**What you are asked to do:**
Restate all of the data exactly.

**Given data:**
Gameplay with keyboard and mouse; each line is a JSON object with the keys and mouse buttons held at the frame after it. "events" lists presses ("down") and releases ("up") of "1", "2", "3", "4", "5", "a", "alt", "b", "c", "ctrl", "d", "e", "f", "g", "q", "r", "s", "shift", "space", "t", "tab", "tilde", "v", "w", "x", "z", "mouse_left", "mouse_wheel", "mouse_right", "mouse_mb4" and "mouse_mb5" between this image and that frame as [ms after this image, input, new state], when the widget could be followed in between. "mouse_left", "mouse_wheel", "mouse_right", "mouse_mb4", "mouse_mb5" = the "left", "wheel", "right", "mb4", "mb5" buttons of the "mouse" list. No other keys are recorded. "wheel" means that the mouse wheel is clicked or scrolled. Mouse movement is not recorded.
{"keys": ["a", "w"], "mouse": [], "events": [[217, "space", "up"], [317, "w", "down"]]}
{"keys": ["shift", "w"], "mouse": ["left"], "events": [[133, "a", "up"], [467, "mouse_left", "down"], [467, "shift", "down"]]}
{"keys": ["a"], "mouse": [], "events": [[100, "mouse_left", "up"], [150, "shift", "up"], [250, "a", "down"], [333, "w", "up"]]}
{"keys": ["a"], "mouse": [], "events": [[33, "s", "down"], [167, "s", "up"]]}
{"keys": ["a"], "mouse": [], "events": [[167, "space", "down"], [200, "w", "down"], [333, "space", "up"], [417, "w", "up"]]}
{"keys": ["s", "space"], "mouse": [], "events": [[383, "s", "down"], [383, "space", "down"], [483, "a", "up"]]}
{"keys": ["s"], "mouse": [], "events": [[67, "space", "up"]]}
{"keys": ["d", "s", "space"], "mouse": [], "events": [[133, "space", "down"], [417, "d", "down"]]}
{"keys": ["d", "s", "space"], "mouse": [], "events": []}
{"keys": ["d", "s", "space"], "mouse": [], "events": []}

**Output of the task:**
Gameplay with keyboard and mouse; each line is a JSON object with the keys and mouse buttons held at the frame after it. "events" lists presses ("down") and releases ("up") of "1", "2", "3", "4", "5", "a", "alt", "b", "c", "ctrl", "d", "e", "f", "g", "q", "r", "s", "shift", "space", "t", "tab", "tilde", "v", "w", "x", "z", "mouse_left", "mouse_wheel", "mouse_right", "mouse_mb4" and "mouse_mb5" between this image and that frame as [ms after this image, input, new state], when the widget could be followed in between. "mouse_left", "mouse_wheel", "mouse_right", "mouse_mb4", "mouse_mb5" = the "left", "wheel", "right", "mb4", "mb5" buttons of the "mouse" list. No other keys are recorded. "wheel" means that the mouse wheel is clicked or scrolled. Mouse movement is not recorded.
{"keys": ["a", "w"], "mouse": [], "events": [[217, "space", "up"], [317, "w", "down"]]}
{"keys": ["shift", "w"], "mouse": ["left"], "events": [[133, "a", "up"], [467, "mouse_left", "down"], [467, "shift", "down"]]}
{"keys": ["a"], "mouse": [], "events": [[100, "mouse_left", "up"], [150, "shift", "up"], [250, "a", "down"], [333, "w", "up"]]}
{"keys": ["a"], "mouse": [], "events": [[33, "s", "down"], [167, "s", "up"]]}
{"keys": ["a"], "mouse": [], "events": [[167, "space", "down"], [200, "w", "down"], [333, "space", "up"], [417, "w", "up"]]}
{"keys": ["s", "space"], "mouse": [], "events": [[383, "s", "down"], [383, "space", "down"], [483, "a", "up"]]}
{"keys": ["s"], "mouse": [], "events": [[67, "space", "up"]]}
{"keys": ["d", "s", "space"], "mouse": [], "events": [[133, "space", "down"], [417, "d", "down"]]}
{"keys": ["d", "s", "space"], "mouse": [], "events": []}
{"keys": ["d", "s", "space"], "mouse": [], "events": []}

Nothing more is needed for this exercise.